[start Data supplied]

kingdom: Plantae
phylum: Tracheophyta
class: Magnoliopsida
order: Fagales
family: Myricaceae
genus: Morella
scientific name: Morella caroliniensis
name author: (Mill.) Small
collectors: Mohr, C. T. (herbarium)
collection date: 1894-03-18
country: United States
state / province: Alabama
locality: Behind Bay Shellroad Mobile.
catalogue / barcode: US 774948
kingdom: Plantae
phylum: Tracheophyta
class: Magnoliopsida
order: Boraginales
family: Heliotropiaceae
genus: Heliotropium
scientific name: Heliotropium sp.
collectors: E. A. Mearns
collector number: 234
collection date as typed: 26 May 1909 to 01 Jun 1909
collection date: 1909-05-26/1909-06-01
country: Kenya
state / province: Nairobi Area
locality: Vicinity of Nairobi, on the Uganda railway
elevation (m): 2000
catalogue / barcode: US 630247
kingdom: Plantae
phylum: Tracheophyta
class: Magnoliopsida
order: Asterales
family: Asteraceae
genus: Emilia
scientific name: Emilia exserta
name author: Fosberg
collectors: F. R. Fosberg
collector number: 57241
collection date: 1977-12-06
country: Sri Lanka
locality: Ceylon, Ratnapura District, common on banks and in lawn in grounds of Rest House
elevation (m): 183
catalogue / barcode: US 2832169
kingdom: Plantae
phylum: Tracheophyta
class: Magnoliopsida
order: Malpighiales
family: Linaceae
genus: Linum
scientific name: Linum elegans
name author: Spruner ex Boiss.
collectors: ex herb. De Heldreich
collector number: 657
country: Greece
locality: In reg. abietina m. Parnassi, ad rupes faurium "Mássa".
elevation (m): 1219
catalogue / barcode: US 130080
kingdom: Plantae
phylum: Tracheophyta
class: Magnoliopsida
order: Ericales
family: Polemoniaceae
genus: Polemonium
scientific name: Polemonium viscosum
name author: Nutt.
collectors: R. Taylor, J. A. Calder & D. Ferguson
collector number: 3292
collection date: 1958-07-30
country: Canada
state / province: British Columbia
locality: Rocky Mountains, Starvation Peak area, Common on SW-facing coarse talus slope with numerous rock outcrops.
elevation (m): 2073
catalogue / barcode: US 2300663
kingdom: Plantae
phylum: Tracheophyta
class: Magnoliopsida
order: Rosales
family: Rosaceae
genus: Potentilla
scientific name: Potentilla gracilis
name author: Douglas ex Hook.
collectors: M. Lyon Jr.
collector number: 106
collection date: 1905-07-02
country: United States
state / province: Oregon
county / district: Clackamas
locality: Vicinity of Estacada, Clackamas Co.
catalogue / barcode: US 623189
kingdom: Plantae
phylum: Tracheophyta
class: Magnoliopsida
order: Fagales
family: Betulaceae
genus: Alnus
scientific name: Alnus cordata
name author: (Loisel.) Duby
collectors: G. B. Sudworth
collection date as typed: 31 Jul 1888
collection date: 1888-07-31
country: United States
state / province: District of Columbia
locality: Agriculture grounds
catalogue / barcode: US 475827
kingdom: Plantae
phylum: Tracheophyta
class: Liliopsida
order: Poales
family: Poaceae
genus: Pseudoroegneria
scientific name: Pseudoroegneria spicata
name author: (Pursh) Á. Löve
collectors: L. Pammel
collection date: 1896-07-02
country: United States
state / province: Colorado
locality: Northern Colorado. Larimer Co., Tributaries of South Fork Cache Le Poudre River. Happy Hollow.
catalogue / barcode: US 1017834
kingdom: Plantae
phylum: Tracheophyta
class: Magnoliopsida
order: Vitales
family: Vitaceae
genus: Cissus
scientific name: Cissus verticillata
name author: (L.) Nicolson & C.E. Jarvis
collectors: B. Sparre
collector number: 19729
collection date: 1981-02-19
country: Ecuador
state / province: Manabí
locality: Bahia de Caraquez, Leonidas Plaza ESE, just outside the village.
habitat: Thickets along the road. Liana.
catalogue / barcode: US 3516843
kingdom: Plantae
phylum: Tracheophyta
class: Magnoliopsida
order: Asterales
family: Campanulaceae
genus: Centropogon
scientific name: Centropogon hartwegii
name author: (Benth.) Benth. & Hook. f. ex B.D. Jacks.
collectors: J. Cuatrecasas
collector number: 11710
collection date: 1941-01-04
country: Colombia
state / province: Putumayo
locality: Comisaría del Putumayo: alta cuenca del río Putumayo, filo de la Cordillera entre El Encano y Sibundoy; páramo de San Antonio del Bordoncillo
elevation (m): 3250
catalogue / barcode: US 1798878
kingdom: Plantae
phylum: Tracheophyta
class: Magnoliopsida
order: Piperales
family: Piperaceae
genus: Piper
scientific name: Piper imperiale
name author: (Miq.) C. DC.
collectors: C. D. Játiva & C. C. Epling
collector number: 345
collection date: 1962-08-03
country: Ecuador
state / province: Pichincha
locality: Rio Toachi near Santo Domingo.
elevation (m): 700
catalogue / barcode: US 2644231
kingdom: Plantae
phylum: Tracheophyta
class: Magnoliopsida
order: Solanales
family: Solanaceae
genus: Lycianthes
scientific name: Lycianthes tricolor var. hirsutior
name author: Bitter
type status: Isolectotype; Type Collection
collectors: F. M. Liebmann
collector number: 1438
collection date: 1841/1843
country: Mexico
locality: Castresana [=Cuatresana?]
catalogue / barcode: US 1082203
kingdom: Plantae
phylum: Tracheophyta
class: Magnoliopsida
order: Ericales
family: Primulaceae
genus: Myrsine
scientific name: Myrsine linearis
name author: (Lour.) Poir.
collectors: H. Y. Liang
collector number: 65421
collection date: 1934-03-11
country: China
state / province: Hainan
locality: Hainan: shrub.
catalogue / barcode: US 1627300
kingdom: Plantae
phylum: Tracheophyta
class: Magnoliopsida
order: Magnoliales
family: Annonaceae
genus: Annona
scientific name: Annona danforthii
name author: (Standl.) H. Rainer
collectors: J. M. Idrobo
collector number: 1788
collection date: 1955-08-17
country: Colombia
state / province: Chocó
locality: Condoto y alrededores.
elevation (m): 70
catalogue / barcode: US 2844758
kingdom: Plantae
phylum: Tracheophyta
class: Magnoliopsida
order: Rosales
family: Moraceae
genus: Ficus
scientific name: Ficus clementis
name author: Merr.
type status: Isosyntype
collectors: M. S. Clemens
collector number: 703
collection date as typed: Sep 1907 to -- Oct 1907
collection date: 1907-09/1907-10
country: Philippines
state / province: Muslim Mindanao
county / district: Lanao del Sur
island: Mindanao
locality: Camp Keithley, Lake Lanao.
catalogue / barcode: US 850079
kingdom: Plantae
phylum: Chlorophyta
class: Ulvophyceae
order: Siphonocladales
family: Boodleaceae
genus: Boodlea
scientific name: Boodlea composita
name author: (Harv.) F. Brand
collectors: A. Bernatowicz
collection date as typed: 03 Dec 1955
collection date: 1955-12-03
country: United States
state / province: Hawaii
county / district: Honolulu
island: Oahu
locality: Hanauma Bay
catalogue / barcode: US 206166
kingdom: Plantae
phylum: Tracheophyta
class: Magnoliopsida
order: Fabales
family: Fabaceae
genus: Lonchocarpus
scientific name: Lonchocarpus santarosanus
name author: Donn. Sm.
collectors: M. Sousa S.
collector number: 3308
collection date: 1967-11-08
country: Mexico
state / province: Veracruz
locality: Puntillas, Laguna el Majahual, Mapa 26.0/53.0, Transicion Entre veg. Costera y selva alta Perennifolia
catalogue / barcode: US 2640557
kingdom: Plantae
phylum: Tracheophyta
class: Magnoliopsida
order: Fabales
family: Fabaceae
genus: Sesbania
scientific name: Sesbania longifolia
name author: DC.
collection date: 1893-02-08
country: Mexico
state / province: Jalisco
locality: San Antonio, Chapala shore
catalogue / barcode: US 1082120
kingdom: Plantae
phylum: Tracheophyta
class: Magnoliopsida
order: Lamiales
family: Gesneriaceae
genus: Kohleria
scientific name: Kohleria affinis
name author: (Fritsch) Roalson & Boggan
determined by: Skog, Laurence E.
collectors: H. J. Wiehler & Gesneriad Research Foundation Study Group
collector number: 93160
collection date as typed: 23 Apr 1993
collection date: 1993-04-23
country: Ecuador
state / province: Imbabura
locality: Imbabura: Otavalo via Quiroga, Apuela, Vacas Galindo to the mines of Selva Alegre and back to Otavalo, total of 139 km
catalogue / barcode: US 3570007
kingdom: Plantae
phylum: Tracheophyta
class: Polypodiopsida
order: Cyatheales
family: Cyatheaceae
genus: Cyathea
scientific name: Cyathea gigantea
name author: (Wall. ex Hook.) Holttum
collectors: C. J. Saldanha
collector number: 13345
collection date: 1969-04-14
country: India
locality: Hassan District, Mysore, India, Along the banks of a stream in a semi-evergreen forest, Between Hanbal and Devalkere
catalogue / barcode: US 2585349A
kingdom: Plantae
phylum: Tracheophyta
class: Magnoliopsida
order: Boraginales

[end Data supplied]

Reproduce the lines above verbatim, from the line with "collectors: H. J." to the line with "country: India", including both.

collectors: H. J. Wiehler & Gesneriad Research Foundation Study Group
collector number: 93160
collection date as typed: 23 Apr 1993
collection date: 1993-04-23
country: Ecuador
state / province: Imbabura
locality: Imbabura: Otavalo via Quiroga, Apuela, Vacas Galindo to the mines of Selva Alegre and back to Otavalo, total of 139 km
catalogue / barcode: US 3570007
kingdom: Plantae
phylum: Tracheophyta
class: Polypodiopsida
order: Cyatheales
family: Cyatheaceae
genus: Cyathea
scientific name: Cyathea gigantea
name author: (Wall. ex Hook.) Holttum
collectors: C. J. Saldanha
collector number: 13345
collection date: 1969-04-14
country: India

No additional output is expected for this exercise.